Frequently Asked Questions 1. Through this announcement, are the Mayors agreeing to merge their communities? No. This is an agreement to study the merits of a merger. Any decision to merge would be made by the voters of the communities and only after lengthy and detailed analysis of the merits of a merger. 2. What will the study the mayors have requested entail? Staff from the County Planning Commission will interview the mayors, identify information and data to be gathered, and begin a cost-benefit analysis of the merits of combined operations. 3. What is the next step after the study is completed? The study is an informal process that will allow the mayors to assess the merits of a merger and decide if they wish to put the first formal question, i.e.

whether a merger study commission should be formed, before the voters. 4. Is there any value in the study if the communities choose not to go forward with a formal merger effort? Yes. Even if the communities choose not to move forward on a merger effort, the study may identify opportunities for shared services and efficiencies that the communities can undertake through agreement. The study effort will also serve as a model for other communities that may be considering merger.
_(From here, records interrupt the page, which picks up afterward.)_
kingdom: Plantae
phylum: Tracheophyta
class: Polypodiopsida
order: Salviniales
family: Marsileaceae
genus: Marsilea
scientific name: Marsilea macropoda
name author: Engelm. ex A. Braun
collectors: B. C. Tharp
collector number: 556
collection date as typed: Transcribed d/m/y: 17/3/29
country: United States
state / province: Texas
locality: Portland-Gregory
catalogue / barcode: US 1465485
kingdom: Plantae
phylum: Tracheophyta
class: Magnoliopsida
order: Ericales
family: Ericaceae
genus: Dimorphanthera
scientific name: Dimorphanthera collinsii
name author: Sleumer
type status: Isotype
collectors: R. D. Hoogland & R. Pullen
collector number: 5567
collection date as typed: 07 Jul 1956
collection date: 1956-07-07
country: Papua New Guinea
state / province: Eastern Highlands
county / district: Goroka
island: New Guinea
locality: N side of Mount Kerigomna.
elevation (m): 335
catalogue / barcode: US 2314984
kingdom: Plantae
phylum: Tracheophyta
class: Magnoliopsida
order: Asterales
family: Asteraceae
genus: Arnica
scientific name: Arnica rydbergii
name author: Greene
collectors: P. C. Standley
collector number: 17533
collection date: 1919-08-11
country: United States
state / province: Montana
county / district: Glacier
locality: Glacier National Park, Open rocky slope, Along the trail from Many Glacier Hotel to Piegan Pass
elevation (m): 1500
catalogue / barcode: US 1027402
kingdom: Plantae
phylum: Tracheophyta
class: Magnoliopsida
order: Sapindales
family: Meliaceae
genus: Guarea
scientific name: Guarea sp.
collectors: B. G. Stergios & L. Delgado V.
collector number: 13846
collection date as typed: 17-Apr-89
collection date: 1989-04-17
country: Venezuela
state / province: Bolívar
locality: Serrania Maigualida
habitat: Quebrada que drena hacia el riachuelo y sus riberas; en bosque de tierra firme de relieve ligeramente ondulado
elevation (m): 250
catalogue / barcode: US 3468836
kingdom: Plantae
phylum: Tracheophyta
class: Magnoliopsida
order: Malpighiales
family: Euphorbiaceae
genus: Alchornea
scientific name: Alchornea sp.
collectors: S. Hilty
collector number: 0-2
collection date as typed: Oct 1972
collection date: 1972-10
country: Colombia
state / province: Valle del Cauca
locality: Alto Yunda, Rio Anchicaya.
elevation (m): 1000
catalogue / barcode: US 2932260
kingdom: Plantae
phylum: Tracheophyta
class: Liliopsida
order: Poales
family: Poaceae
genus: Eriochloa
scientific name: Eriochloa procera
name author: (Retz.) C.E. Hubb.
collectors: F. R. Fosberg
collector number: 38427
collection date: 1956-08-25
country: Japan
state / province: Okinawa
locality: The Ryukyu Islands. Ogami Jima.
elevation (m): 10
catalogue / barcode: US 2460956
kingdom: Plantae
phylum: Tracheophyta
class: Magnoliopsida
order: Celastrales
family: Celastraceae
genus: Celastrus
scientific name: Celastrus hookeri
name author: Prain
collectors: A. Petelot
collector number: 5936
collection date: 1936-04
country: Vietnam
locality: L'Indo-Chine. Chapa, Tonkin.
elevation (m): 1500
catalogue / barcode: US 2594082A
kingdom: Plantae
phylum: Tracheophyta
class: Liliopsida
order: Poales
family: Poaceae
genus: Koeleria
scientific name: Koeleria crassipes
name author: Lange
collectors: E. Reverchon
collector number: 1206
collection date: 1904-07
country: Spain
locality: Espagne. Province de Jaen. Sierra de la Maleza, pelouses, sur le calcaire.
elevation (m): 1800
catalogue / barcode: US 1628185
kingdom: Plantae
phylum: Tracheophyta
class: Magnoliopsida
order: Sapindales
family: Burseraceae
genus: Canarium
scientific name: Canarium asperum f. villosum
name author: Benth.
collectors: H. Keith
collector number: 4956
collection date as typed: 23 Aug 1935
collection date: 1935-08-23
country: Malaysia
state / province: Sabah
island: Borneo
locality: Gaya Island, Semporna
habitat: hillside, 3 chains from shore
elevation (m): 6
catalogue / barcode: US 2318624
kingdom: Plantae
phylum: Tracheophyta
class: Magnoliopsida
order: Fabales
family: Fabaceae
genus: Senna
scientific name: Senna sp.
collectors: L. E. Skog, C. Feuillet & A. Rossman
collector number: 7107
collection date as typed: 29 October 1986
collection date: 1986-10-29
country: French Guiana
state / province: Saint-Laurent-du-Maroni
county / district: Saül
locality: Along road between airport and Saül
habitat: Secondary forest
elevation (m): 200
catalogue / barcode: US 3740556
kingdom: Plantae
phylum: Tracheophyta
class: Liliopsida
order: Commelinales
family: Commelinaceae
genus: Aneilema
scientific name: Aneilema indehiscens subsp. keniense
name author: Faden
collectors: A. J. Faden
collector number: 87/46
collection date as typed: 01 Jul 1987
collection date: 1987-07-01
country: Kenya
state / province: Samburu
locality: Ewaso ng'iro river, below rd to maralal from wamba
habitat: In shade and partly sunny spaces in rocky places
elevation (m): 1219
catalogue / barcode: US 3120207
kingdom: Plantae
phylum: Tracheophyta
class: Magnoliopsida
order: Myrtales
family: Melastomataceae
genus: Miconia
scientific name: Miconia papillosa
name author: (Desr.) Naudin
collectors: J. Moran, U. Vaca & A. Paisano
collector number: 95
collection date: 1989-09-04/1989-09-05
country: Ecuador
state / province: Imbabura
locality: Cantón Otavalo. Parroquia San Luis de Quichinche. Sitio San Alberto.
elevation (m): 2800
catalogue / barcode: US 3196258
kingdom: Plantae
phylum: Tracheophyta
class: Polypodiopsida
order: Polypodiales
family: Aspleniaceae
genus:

5. If the informal study suggests that a merger makes sense, what would be the formal process to undertake a merger and what would be the timeline? The formal merger process is a multi-step effort (outlined above). Briefly, the voters would need to approve a formal merger study commission; the commission would need to assess the merits of a merger (it could make use of the informal study) and produce a Conditions of Merger Report describing how the merged community would function; and the voters of each community would need to approve the Report and agree to merge. The two votes to approve a study commission and to approve an actual merger must take place at general elections, so those votes would be at least a year apart. (A single one-year extension of the second vote is an option.) If an initiative to create a study commission was filed in August 2012 and approved by voters in November 2012, the commission would undertake its work in the ensuing year and the formal report and question of ultimate merger could be placed before the voters in November 2013. If majorities in each community agreed to the merger, the new community would come into existence in January 2014. 6. If my community chooses not to merge, can it be forced into a merger by the other communities? No. There are many exit ramps in this process. If a community concludes that the informal study does not warrant further exploration of merger, it can decline to advance the first formal initiative (to establish a study commission) or vote down that initiative if it is placed on the ballot. If the process gets to the next stage, a majority of the communitys five representatives on the merger commission can vote against the Conditions of Merger Report and that will end the process. If the ultimate question of merger, i.e. the second ballot issue, is placed before the voters, the community can vote against it. The defeat of the initiative by any one community defeats the entire measure, even if the other communities agree to merge. In short, each community controls its destiny and has numerous opportunities to bow out of the process.